During the course of the State’s case in chief, the defendant made an oral motion to suppress the evidence which the officers had found and seized upon entering the apartment. The officers who entered the apartment did so after obtaining a search warrant. They were accompanied by a security guard for the apartment complex *797who had a key to the apartment. They found a screen door locked, and one of the officers jerked it open. Apparently, the inside door was then entered by the guard, and the officers announced that they were police officers as they entered. Defendant maintained that the police conduct violated the Illinois “knock and announce” rule. (See People v. Ouellette (1979), 78 Ill. 2d 511, 401 N.E.2d 507; People v. Boykin (1978), 65 111. App. 3d 738, 382 N.E.2d 1369; People v. Rogers (1978), 59 Ill. App. 3d 396, 375 N.E.2d 1009.) The trial court summarily denied the motion as being untimely.
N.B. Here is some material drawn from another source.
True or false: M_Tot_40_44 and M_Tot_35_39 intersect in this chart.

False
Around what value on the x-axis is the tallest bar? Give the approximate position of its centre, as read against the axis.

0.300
Section 114 — 12(2) of the Code of Criminal Procedure of 1963 (Ill. Rev. Stat. 1983, eh. 38, par. 114 — 12(2)) requires that a motion to suppress evidence on the grounds that its seizure was illegal be in writing, and that it shall be made before trial “unless opportunity therefor did not exist or the defendant was not aware of the grounds.” Here, the defendant was present at the time of the entry and would have been aware of whether the officers knocked and announced their presence before entering. Moreover, the complete statement of the occurrence whereby the officers entered the apartment was contained in discovery given to the defense in the form of the statement of Officer V. Bond appearing in volume I at page 30 of the common law record on appeal. We need not discuss the questions of (1) exigent circumstance which might have justified an entry otherwise illegal for a failure of officers to knock and announce their entry (People v. Boykin (1978), 65 Ill. App. 3d 738, 382 N.E.2d 1369); (2) his expectation of privacy; or (3) his standing to complain of the seizure. No showing was made that the failure to make a timely written motion was justified or that fundamental fairness required the trial court to hear the motion to suppress. (People v. Foster (1979), 76 Ill. 2d 365, 392 N.E.2d 6.) The trial court properly refused to hear the motion.

The judgments appealed are affirmed.

Affirmed.

McCULLOUGH, Ed., and SPITZ, J., concur.